Content starts

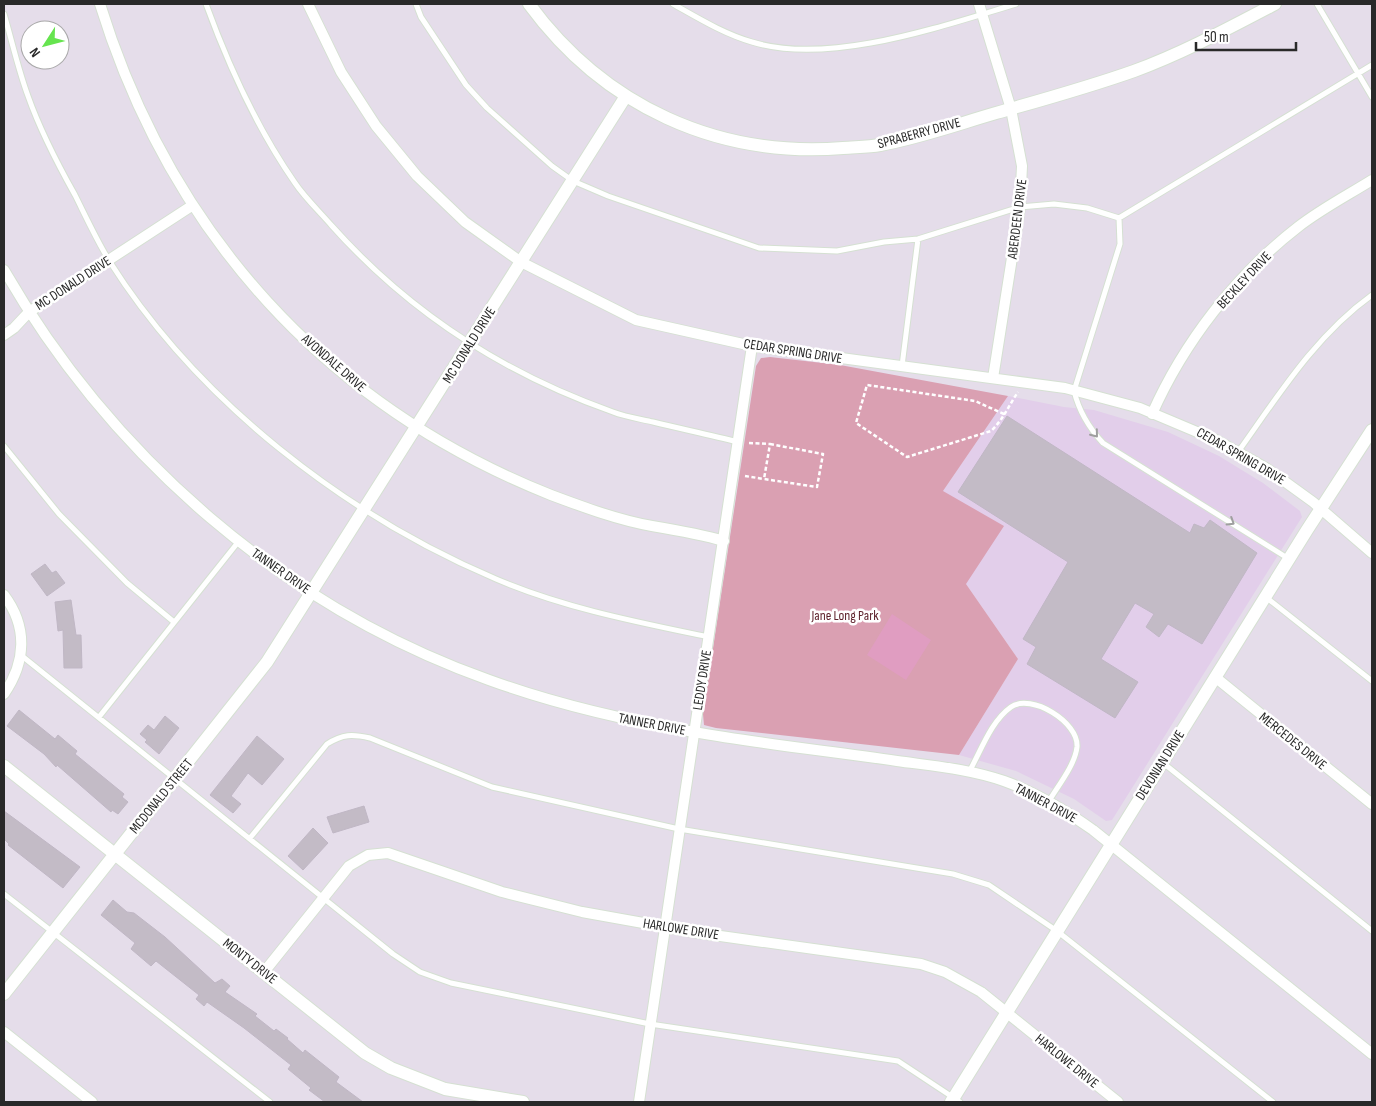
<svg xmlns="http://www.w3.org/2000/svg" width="1376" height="1106" viewBox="0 0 1376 1106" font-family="'Sofia Sans Condensed',sans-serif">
<rect width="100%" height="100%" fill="#e5ddea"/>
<path fill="#e2ceea" d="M1008,396L1064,407L1094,410L1168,432L1219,456L1263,483L1300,511L1302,517L1112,820L1106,821L1074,799L1016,771L959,755L1018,659L966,584L943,491Z"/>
<path fill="#daa0b2" d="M770,357L840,365L1008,396L943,491L1004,526L966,584L1018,659L959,755L716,728L704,725L703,714L756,366L761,358Z"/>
<path fill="#e09dc1" d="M892,614L931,640L906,680L867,655Z"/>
<path fill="#c3bbc6" stroke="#c0b7c5" d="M1007,416L1190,533L1194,524L1204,528L1210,520L1257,553L1202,644L1168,624L1159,637L1146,627L1154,614L1135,603L1101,659L1138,682L1115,718L1027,664L1036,647L1023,639L1068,562L958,492Z
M45,564L52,573L56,571L65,583L47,596L31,574Z
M71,600L76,635H81L82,668H64L63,630L58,631L55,602Z
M19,710L55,739L58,735L77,751L75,754L124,794L122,797L128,802L118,814L112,810L111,812L57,765L56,767L44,754L7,726Z
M165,716L179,728L159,754L145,742L147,740L140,734L148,725L154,730Z
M257,736L284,759L262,785L248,773L231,796L241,804L233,813L210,795Z
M364,806L369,822L333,833L327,817Z
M4,811L80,867L63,888L8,845L9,844L4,839Z
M313,828L328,843L303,870L288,856Z
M113,900L127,912L134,913L165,937L215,983L222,979L230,986L225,992L257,1014L255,1016L274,1031L276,1029L288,1038L287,1039L303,1053L305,1050L339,1077L336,1082L363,1102H325L309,1090L311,1088L288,1069L291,1065L244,1028L207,1002L204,1006L196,999L199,995L156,961L151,966L131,949L135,943L101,915Z"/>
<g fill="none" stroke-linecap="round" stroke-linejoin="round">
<g stroke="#d5e0d2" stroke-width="7">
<path id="service" d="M206,4C229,67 256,127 295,183C305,198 320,212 332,226C409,312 505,374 613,412C626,417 640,419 653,422C682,429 710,435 738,442
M416,4L421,17L466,85L487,108L552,166L573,181L608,196L759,248L837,251L884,242L918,239L1020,207L1054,204L1087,208L1119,218L1372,65
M673,4C698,18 724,34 752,42C829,66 942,26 1016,4
M1317,4L1372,97
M4,14C12,41 18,69 28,96C40,130 57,163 75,195C86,217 97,241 110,262C198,401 345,515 496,579C564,608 637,622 709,637
M1119,218L1120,244L1074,391C1079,411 1089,428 1103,443L1289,559
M902,366L918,239
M4,446L59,514L127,583L174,622
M1238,452C1278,396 1315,336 1372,295
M1267,598L1372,681
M22,656L393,954L420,972L451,983L650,1024L898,1061L960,1102
M99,717L239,541
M1162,762L1372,931
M969,772C981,751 991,721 1011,707C1031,693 1079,722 1077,747C1075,765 1058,786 1049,801
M250,838L327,744C343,734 352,734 370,738L492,787L679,829L953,874L989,885L1057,931L1273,1102
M4,894L270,1102"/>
</g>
<g stroke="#d5e0d2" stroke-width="12">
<path id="minor" d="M100,4C171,234 327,406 551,495C583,507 618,520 652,526C676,530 700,534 724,541
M308,4L341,72L376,126L417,176L465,222L521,262L636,320L752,346L1065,388L1140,408L1216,440L1266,468L1313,502L1372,553
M979,4L1011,109L1022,166L1020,207L993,378
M4,270C112,457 284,607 489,680C555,704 624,720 694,732C761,744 829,751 897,761C933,766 970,769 1004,781C1037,793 1065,810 1093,830L1372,1054
M4,335L14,328L29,312L193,205
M1152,414C1184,342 1236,275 1298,227C1321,209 1348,195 1372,180
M4,595C28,627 26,662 4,694
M1215,677L1372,804
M264,972L349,866L368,855L388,853L502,892L582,912L699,933L921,964L945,972L981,992L1118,1102
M4,1032L92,1102
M639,1102L752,346"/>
</g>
<g stroke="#d5e0d2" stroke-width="14">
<path id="tertiary" d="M529,4C604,106 717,158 843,148C856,147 869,147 880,145C919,138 958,124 996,113C1042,100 1089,87 1134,71C1183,53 1229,28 1275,4
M4,766L365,1053L391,1068L445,1089L523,1102
M4,994L267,662L626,96
M951,1102L1307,530L1372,430"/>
</g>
<path stroke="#fff" stroke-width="2.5" stroke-dasharray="4 2.5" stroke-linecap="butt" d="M1004,414L975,401L867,385L856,423L907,457L991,431C1003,420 1009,405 1018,392
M749,443L770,444
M770,444L823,454L817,487L764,479Z
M745,476L764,479"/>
<use href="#service" stroke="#fff" stroke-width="5"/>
<use href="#minor" stroke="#fff" stroke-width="10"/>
<use href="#tertiary" stroke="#fff" stroke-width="12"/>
</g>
<defs><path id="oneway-chevron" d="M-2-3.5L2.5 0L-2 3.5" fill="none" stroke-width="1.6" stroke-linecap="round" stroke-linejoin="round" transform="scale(1.25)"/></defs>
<g stroke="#9f9f9f">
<use href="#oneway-chevron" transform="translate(1095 434) rotate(51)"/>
<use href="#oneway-chevron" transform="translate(1231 522) rotate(32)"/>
</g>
<g text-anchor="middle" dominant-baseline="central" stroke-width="5" stroke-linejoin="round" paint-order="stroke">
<g font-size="14" fill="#292929" stroke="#fff">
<text transform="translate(919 133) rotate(-15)">SPRABERRY DRIVE</text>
<text transform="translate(1017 219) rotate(-83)">ABERDEEN DRIVE</text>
<text transform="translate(1244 280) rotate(-47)">BECKLEY DRIVE</text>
<text transform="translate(73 283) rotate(-33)">MC DONALD DRIVE</text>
<text transform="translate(469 345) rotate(-58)">MC DONALD DRIVE</text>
<text transform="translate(793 351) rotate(9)">CEDAR SPRING DRIVE</text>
<text transform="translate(334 363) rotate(41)">AVONDALE DRIVE</text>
<text transform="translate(1241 456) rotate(30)">CEDAR SPRING DRIVE</text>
<text transform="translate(281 571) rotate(35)">TANNER DRIVE</text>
<text transform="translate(702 680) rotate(-81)">LEDDY DRIVE</text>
<text transform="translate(652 724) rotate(11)">TANNER DRIVE</text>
<text transform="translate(1293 741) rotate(39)">MERCEDES DRIVE</text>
<text transform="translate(1160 765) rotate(-58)">DEVONIAN DRIVE</text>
<text transform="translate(161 796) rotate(-51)">MCDONALD STREET</text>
<text transform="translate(1046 803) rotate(28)">TANNER DRIVE</text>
<text transform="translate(681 929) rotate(9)">HARLOWE DRIVE</text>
<text transform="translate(250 961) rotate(38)">MONTY DRIVE</text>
<text transform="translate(1067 1061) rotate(39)">HARLOWE DRIVE</text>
</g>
<g font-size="14" fill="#5e222c" stroke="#fff">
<text x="845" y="615">Jane Long Park</text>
</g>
</g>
<rect width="1376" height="1106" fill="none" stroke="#292929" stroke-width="10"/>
<g transform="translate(45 45) rotate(234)"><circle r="24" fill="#ffffff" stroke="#a9a9a9"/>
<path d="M0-4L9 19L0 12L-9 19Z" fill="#66e44f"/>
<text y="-8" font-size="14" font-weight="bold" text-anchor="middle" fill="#292929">N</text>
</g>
<path d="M1196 42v8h100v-8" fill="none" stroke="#292929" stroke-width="2.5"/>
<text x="1204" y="42" font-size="15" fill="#292929" stroke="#ffffff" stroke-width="4" paint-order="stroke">50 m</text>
</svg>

Content ends

◆ Task description
Write out all the entries again, word for word, and print no images.

◆ Answer section
<svg xmlns="http://www.w3.org/2000/svg" width="1376" height="1106" viewBox="0 0 1376 1106" font-family="'Sofia Sans Condensed',sans-serif">
<rect width="100%" height="100%" fill="#e5ddea"/>
<path fill="#e2ceea" d="M1008,396L1064,407L1094,410L1168,432L1219,456L1263,483L1300,511L1302,517L1112,820L1106,821L1074,799L1016,771L959,755L1018,659L966,584L943,491Z"/>
<path fill="#daa0b2" d="M770,357L840,365L1008,396L943,491L1004,526L966,584L1018,659L959,755L716,728L704,725L703,714L756,366L761,358Z"/>
<path fill="#e09dc1" d="M892,614L931,640L906,680L867,655Z"/>
<path fill="#c3bbc6" stroke="#c0b7c5" d="M1007,416L1190,533L1194,524L1204,528L1210,520L1257,553L1202,644L1168,624L1159,637L1146,627L1154,614L1135,603L1101,659L1138,682L1115,718L1027,664L1036,647L1023,639L1068,562L958,492Z
M45,564L52,573L56,571L65,583L47,596L31,574Z
M71,600L76,635H81L82,668H64L63,630L58,631L55,602Z
M19,710L55,739L58,735L77,751L75,754L124,794L122,797L128,802L118,814L112,810L111,812L57,765L56,767L44,754L7,726Z
M165,716L179,728L159,754L145,742L147,740L140,734L148,725L154,730Z
M257,736L284,759L262,785L248,773L231,796L241,804L233,813L210,795Z
M364,806L369,822L333,833L327,817Z
M4,811L80,867L63,888L8,845L9,844L4,839Z
M313,828L328,843L303,870L288,856Z
M113,900L127,912L134,913L165,937L215,983L222,979L230,986L225,992L257,1014L255,1016L274,1031L276,1029L288,1038L287,1039L303,1053L305,1050L339,1077L336,1082L363,1102H325L309,1090L311,1088L288,1069L291,1065L244,1028L207,1002L204,1006L196,999L199,995L156,961L151,966L131,949L135,943L101,915Z"/>
<g fill="none" stroke-linecap="round" stroke-linejoin="round">
<g stroke="#d5e0d2" stroke-width="7">
<path id="service" d="M206,4C229,67 256,127 295,183C305,198 320,212 332,226C409,312 505,374 613,412C626,417 640,419 653,422C682,429 710,435 738,442
M416,4L421,17L466,85L487,108L552,166L573,181L608,196L759,248L837,251L884,242L918,239L1020,207L1054,204L1087,208L1119,218L1372,65
M673,4C698,18 724,34 752,42C829,66 942,26 1016,4
M1317,4L1372,97
M4,14C12,41 18,69 28,96C40,130 57,163 75,195C86,217 97,241 110,262C198,401 345,515 496,579C564,608 637,622 709,637
M1119,218L1120,244L1074,391C1079,411 1089,428 1103,443L1289,559
M902,366L918,239
M4,446L59,514L127,583L174,622
M1238,452C1278,396 1315,336 1372,295
M1267,598L1372,681
M22,656L393,954L420,972L451,983L650,1024L898,1061L960,1102
M99,717L239,541
M1162,762L1372,931
M969,772C981,751 991,721 1011,707C1031,693 1079,722 1077,747C1075,765 1058,786 1049,801
M250,838L327,744C343,734 352,734 370,738L492,787L679,829L953,874L989,885L1057,931L1273,1102
M4,894L270,1102"/>
</g>
<g stroke="#d5e0d2" stroke-width="12">
<path id="minor" d="M100,4C171,234 327,406 551,495C583,507 618,520 652,526C676,530 700,534 724,541
M308,4L341,72L376,126L417,176L465,222L521,262L636,320L752,346L1065,388L1140,408L1216,440L1266,468L1313,502L1372,553
M979,4L1011,109L1022,166L1020,207L993,378
M4,270C112,457 284,607 489,680C555,704 624,720 694,732C761,744 829,751 897,761C933,766 970,769 1004,781C1037,793 1065,810 1093,830L1372,1054
M4,335L14,328L29,312L193,205
M1152,414C1184,342 1236,275 1298,227C1321,209 1348,195 1372,180
M4,595C28,627 26,662 4,694
M1215,677L1372,804
M264,972L349,866L368,855L388,853L502,892L582,912L699,933L921,964L945,972L981,992L1118,1102
M4,1032L92,1102
M639,1102L752,346"/>
</g>
<g stroke="#d5e0d2" stroke-width="14">
<path id="tertiary" d="M529,4C604,106 717,158 843,148C856,147 869,147 880,145C919,138 958,124 996,113C1042,100 1089,87 1134,71C1183,53 1229,28 1275,4
M4,766L365,1053L391,1068L445,1089L523,1102
M4,994L267,662L626,96
M951,1102L1307,530L1372,430"/>
</g>
<path stroke="#fff" stroke-width="2.5" stroke-dasharray="4 2.5" stroke-linecap="butt" d="M1004,414L975,401L867,385L856,423L907,457L991,431C1003,420 1009,405 1018,392
M749,443L770,444
M770,444L823,454L817,487L764,479Z
M745,476L764,479"/>
<use href="#service" stroke="#fff" stroke-width="5"/>
<use href="#minor" stroke="#fff" stroke-width="10"/>
<use href="#tertiary" stroke="#fff" stroke-width="12"/>
</g>
<defs><path id="oneway-chevron" d="M-2-3.5L2.5 0L-2 3.5" fill="none" stroke-width="1.6" stroke-linecap="round" stroke-linejoin="round" transform="scale(1.25)"/></defs>
<g stroke="#9f9f9f">
<use href="#oneway-chevron" transform="translate(1095 434) rotate(51)"/>
<use href="#oneway-chevron" transform="translate(1231 522) rotate(32)"/>
</g>
<g text-anchor="middle" dominant-baseline="central" stroke-width="5" stroke-linejoin="round" paint-order="stroke">
<g font-size="14" fill="#292929" stroke="#fff">
<text transform="translate(919 133) rotate(-15)">SPRABERRY DRIVE</text>
<text transform="translate(1017 219) rotate(-83)">ABERDEEN DRIVE</text>
<text transform="translate(1244 280) rotate(-47)">BECKLEY DRIVE</text>
<text transform="translate(73 283) rotate(-33)">MC DONALD DRIVE</text>
<text transform="translate(469 345) rotate(-58)">MC DONALD DRIVE</text>
<text transform="translate(793 351) rotate(9)">CEDAR SPRING DRIVE</text>
<text transform="translate(334 363) rotate(41)">AVONDALE DRIVE</text>
<text transform="translate(1241 456) rotate(30)">CEDAR SPRING DRIVE</text>
<text transform="translate(281 571) rotate(35)">TANNER DRIVE</text>
<text transform="translate(702 680) rotate(-81)">LEDDY DRIVE</text>
<text transform="translate(652 724) rotate(11)">TANNER DRIVE</text>
<text transform="translate(1293 741) rotate(39)">MERCEDES DRIVE</text>
<text transform="translate(1160 765) rotate(-58)">DEVONIAN DRIVE</text>
<text transform="translate(161 796) rotate(-51)">MCDONALD STREET</text>
<text transform="translate(1046 803) rotate(28)">TANNER DRIVE</text>
<text transform="translate(681 929) rotate(9)">HARLOWE DRIVE</text>
<text transform="translate(250 961) rotate(38)">MONTY DRIVE</text>
<text transform="translate(1067 1061) rotate(39)">HARLOWE DRIVE</text>
</g>
<g font-size="14" fill="#5e222c" stroke="#fff">
<text x="845" y="615">Jane Long Park</text>
</g>
</g>
<rect width="1376" height="1106" fill="none" stroke="#292929" stroke-width="10"/>
<g transform="translate(45 45) rotate(234)"><circle r="24" fill="#ffffff" stroke="#a9a9a9"/>
<path d="M0-4L9 19L0 12L-9 19Z" fill="#66e44f"/>
<text y="-8" font-size="14" font-weight="bold" text-anchor="middle" fill="#292929">N</text>
</g>
<path d="M1196 42v8h100v-8" fill="none" stroke="#292929" stroke-width="2.5"/>
<text x="1204" y="42" font-size="15" fill="#292929" stroke="#ffffff" stroke-width="4" paint-order="stroke">50 m</text>
</svg>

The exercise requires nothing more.